━━━ Given text

An Introduction to Reinforcement Learning

Reinforcement learning (RL) is a paradigm in machine learning where a computer learns to perform tasks such as driving a vehicleplaying atari games, and beating humans in the game of Go, with little to no supervision from human experts. Several RL algorithms have been named most interesting breakthroughs in 2017. Everyone was excited with the new possibilities. I was excited.

However, one thing keeps bugging me. Almost all RL implementations rely on Deep Neural Networks.

Admittedly, I like Neural Networks, but I prefer gradient boosted trees wherever I can choose. I simply find designing, training, and testing neural networks tedious, with a lot of uncertainties and swings in the evaluation results. Personally, gradient boosted trees offer better performance (at least on structured datasets) while converging much faster and giving consistent results. So, I began my journey to implement RL (Q-Learning, in this case) with Gradient Boosted Trees.

Theoretically, there is no restriction over the underlying machine learning algorithms for Q-Learning. The most basic version uses tabular form to represent (states x actions x expected rewards) triplets. However, because the table is often too large in practice, we need a model to approximate this table. The model can be any regression algorithms. On this quest, I have tried Linear Regression, SVR, KNN Regressors, Random Forest, and a lot more. Trust me, they all work (to a varying degree).

Then, why does Deep Neural Networks dominate Q-Learning and RL in general? There are a couple of reasons:

  1. Partial fit — With neural networks, you can ask the networks to learn only the new experiences. Even with experience replay, you usually train the networks with a fraction of memory. Other algorithms do not support partial fit, and must be trained with the whole memory. This causes implication of long training time at later training steps where the memory grows large.

━━━━━━
━━━ Recorded information

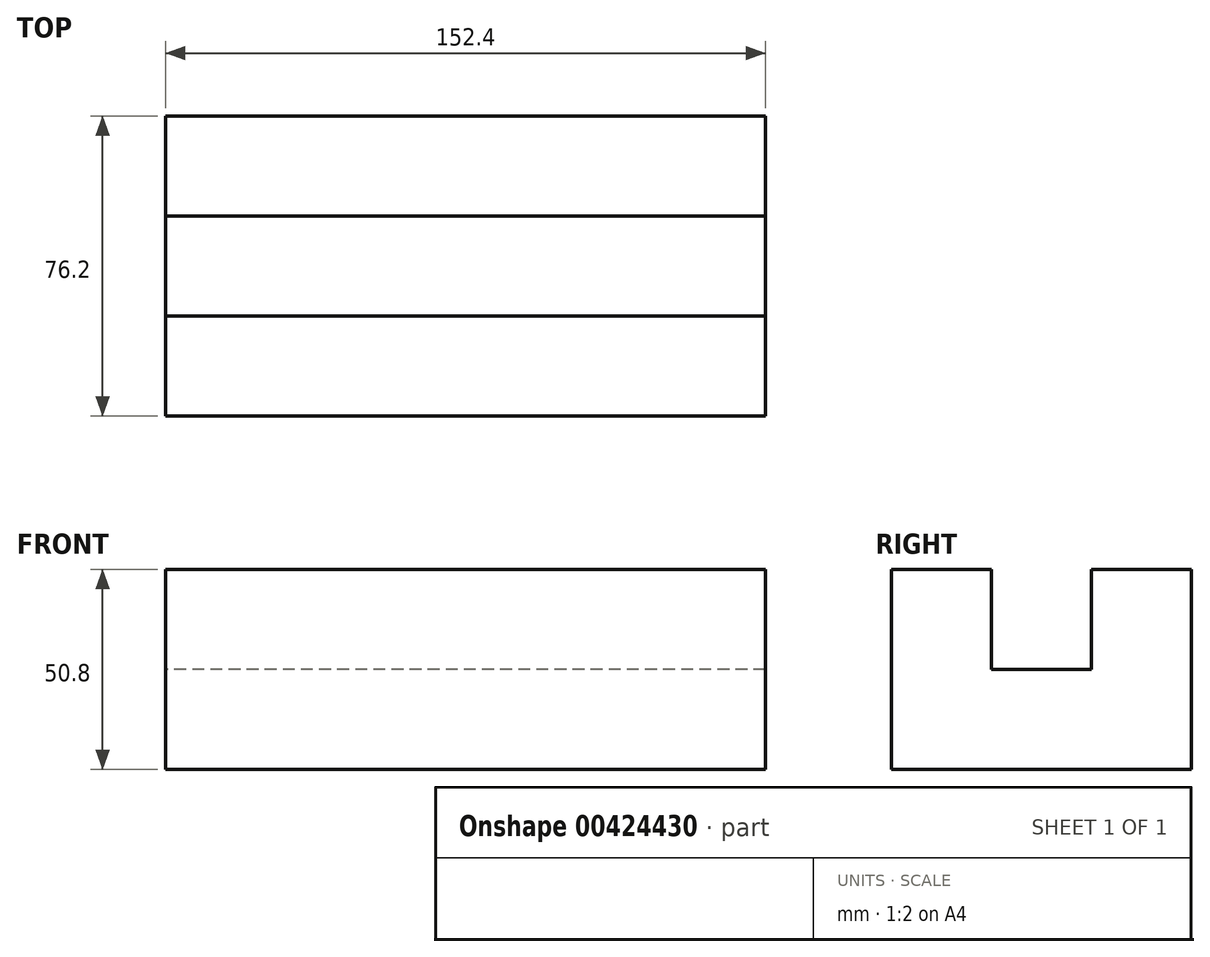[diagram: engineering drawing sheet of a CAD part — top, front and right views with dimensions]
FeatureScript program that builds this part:
annotation { "Feature Type Name" : "Feature", "Feature Type Description" : "" }
export const myFeature = defineFeature(function(context is Context, id is Id, definition is map)
    precondition{}
    {
        {
            var Q0;
            Q0=qCreatedBy(makeId("Right.planeOp"),FACE);
            var sketch = newSketch(context, id + "F0", { "sketchPlane" : qUnion([Q0])});
            skLineSegment(sketch, "E0", {"start": v(0, 0) * mm, "end": v(-76.2, 0) * mm});
            skLineSegment(sketch, "E1", {"start": v(-76.2, 0) * mm, "end": v(-76.2, 50.8) * mm});
            skLineSegment(sketch, "E2", {"start": v(-76.2, 50.8) * mm, "end": v(-50.8, 50.8) * mm});
            skLineSegment(sketch, "E3", {"start": v(-50.8, 50.8) * mm, "end": v(-50.8, 25.4) * mm});
            skLineSegment(sketch, "E4", {"start": v(-50.8, 25.4) * mm, "end": v(-25.4, 25.4) * mm});
            skLineSegment(sketch, "E5", {"start": v(-25.4, 25.4) * mm, "end": v(-25.4, 50.8) * mm});
            skLineSegment(sketch, "E6", {"start": v(-25.4, 50.8) * mm, "end": v(0, 50.8) * mm});
            skLineSegment(sketch, "E7", {"start": v(0, 50.8) * mm, "end": v(0, 0) * mm});
            skSolve(sketch);
        }
        {
            var Q0;
            Q0=makeQuery(id+"F0.imprint","IMPRINT",FACE,{"disambiguationData":[TD([[makeQuery(id+"F0.imprint","IMPRINT",EDGE,{"derivedFrom":sQuery(id+"F0.wireOp",EDGE,"E0")}),-1.0]])]});
            extrude(context, id + "F1", {"entities" : qUnion([Q0]), "depth" : 152.4 * mm});
        }
    });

━━━━━━

## Stated exercise A
Turn the paragraph of the reinforcement learning article that begins "Theoretically, there is no restriction" into a short bulleted list that keeps its main facts.
## Stated exercise B
Pick up the reinforcement learning article right after its last sentence and keep writing.

## Exercise answer A
- Q-Learning places no theoretical restriction on the underlying machine learning algorithm.
- Its most basic version uses a table of (states x actions x expected rewards) triplets.
- That table is often too large in practice, so a model is needed to approximate it, and any regression algorithm can serve.
- The author tried Linear Regression, SVR, KNN Regressors, Random Forest, and many more, and all of them worked to varying degrees.

## Exercise answer B
  2. Input sources — If your input sources are images or videos, Convolutional networks are a way to go. And since you are using CNN already, it makes sense to use FCN to do Q-Learning.
  3. Literature — Because everyone else does it with Deep Learning, there is a lot more literature in case you get stuck.

OK. So, Deep Learning is a soulmate to RL? Not so fast, my pal.

  1. Performance — Not every problem deals with unstructured data. And structured data is where gradient boosting shines. There is a good reason that Kaggle competitions are dominated by XGBoost and its friends.
  2. Convergence — Gradient boosted trees generally converge quickly and reliably, unlike neural networks which you need a little bit of luck.

These two are main advantages over neural networks which makes them a strong contender. But would introducing GBT to Q-Learning feasible? Or would it be too slow, too resource-hungry, or performing too poorly for the task?


Problem Formulation

This project began as my sheer curiosity whether other algorithms can be used to do Q-Learning. Thus, we are not touching deeper questions, such as implementing decision trees specifically for reinforcement learning, or deeper analysis of performance and speed, etc.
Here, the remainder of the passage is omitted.